DORA-XGB: an improved enzymatic reaction feasibility classifier trained using a novel synthetic data approach†
Abstract
Retrobiosynthesis tools harness the inherent promiscuities of enzymes for the de novo design of novel biosynthetic pathways to key small molecules. Many existing pathway search algorithms rely on exhaustively enumerating the space of all possible enzymatic reactions using generalized rules, followed by an extensive analysis of the ensuing reaction network to extract candidate pathways for experimental validation. While this approach is comprehensive, many false positive reactions are often generated given the permissiveness of such reaction rules. Here, we have developed DORA-XGB, a enzymatic reaction feasibility classifier. DORA-XGB can be used within our DORAnet framework to assess whether newly enumerated enzymatic reactions and pathways would be feasible. To curate a training dataset for our model, we extracted enzymatic reactions from public databases and screened them for their general thermodynamic feasibility. We then considered alternate reaction centers on known substrates to strategically generate infeasible reactions with high confidence, thereby circumventing the lack of negative data in the literature.

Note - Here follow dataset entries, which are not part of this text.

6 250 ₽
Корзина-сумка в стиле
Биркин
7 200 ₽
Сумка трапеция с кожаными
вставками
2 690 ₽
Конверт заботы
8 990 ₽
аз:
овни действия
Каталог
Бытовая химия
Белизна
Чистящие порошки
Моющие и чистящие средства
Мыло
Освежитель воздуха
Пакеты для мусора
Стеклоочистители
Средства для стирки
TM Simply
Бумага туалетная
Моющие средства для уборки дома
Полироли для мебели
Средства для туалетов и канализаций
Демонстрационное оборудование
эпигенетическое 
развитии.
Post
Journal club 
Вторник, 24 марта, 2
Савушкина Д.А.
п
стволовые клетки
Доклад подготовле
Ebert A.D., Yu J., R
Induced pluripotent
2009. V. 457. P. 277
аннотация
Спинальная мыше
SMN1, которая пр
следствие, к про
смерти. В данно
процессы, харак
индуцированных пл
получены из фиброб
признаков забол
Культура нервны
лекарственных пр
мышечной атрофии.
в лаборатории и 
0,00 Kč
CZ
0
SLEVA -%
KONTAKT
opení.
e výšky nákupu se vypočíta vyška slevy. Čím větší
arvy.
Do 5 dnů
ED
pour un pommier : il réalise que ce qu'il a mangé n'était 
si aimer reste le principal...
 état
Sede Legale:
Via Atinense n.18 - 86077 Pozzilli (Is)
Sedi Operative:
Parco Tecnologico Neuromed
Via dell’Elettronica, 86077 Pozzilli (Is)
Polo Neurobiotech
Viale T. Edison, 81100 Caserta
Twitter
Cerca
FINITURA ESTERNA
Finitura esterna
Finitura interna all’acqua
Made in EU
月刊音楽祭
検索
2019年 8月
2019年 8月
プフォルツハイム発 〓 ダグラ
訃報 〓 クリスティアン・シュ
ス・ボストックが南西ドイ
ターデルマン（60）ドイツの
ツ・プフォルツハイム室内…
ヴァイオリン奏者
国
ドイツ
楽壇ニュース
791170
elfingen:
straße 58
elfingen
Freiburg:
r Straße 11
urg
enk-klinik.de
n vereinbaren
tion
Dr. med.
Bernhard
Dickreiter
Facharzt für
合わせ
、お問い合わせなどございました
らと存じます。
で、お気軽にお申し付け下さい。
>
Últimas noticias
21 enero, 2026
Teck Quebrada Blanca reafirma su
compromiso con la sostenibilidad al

In training our model, we also experimented with various molecular fingerprinting techniques and configurations for assembling reaction fingerprints, taking into account not just primary substrate and primary product structures, but cofactor structures as well. Our model's utility is demonstrated through favorable benchmarking against a previously published classifier, the successful recovery of newly published reactions, and the ranking of previously predicted pathways for the biosynthesis of propionic acid from pyruvate.